Which leads to this conclusion:
Almost 50 years after its publication, I argue that the SIIP should be retracted, joining the ranks of other now discredited studies. In 2018 the New England Journal of Medicine retracted an influential 2013 paper claiming to demonstrate the superiority of the Mediterranean diet, after reviewer John Carlisle, a British anesthesiologist, pointed out flaws in the randomization of study participants, which made it impossible to conclude that the diet “caused” a 30 percent drop in heart attacks and strokes. Instead, the corrected, weaker article could only conclude that the diet was “associated with” such results. A host of other retractions have since proliferated, including influential studies on cancer and kidney disease. If retracted, SIIP would be by far the most cited of all retracted articles; the article on the Mediterranean diet had only 1,895 citations before its retraction, compared to 4,416 for the SIIP
It’s time for the Science to begin a formal review, as with other contested studies, by appointing a board of experts in psychiatric treatment, social psychology, history, ethics and other disciplines. They should review the article’s methods, its strengths and weaknesses, and its publication path to Sciencethen recommend a restorative justice process.
One might ask: what harm does a nearly 50-year-old newspaper do by remaining where it is, nestled in the Science archives like a verdigris statue rising sadly in a park?
On the contrary: It is not neglected. Remaining as is, unchallenged, “Sane in Insane Places” perpetuates the lies. How ironic that an article chastising psychiatry for hypocrisy and flawed methods is itself a collection of lies, obfuscations, selective reporting and outright fabrication. By portraying psychiatry as a nefarious discipline run by indifferent professionals, it stigmatizes not only caregivers and institutions but also patients, those who seek and desperately need help. Going unchallenged, he continues to spread an undeniably false narrative. Omitting Harry Lando’s healing story destroys any hope of redemption.
Should ‘Sane in Insane Places’ be taken off the internet, shattered like statues of toppled dictators?
The problem is that this article has undeniable historical importance.

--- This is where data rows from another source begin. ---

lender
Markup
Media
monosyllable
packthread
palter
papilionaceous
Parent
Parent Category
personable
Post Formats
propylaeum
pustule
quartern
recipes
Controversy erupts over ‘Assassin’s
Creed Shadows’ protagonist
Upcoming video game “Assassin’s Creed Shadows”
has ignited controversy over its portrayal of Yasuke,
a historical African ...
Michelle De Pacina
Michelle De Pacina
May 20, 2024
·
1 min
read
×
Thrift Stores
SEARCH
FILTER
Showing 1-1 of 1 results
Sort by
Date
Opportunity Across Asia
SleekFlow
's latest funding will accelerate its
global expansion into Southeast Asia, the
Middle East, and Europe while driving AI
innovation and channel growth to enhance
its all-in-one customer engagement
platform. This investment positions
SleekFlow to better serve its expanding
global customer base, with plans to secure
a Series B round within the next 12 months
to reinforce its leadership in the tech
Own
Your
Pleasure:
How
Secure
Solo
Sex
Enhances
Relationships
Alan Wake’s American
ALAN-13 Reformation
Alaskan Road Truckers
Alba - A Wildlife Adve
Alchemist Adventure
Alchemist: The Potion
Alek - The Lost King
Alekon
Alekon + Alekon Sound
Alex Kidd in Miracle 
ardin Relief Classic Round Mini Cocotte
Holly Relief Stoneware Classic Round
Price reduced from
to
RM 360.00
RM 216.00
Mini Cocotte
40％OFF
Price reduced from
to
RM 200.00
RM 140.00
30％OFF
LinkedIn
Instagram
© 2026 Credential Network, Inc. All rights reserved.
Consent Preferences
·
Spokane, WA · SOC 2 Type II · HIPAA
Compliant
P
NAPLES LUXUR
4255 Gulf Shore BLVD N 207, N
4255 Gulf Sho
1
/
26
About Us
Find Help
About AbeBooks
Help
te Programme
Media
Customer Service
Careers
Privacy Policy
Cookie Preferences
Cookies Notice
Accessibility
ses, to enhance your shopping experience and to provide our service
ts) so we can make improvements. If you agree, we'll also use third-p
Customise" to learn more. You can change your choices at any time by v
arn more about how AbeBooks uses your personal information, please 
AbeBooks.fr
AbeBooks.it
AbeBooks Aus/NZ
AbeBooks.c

Perhaps the best solution would be to move it to a special park, so to speak, with other discredited intellectual monuments, surrounded by material providing a contemporary context – like a cautionary tale. Modified or annotated, the SIIP could indicate where Rosenhan’s claims are supported by documents, where they are contradicted and where their veracity is unknown. It could introduce the story of Harry Lando, whose psychiatric hospitalization was so healing. Updated periodically, it could advance the cathartic and prophetic fervor of Rosenhan’s article, while openly admitting its serious flaws.
It could therefore stand as a monument to the harms and benefits of well-meaning bad science – both an inspiration and a warning to future generations.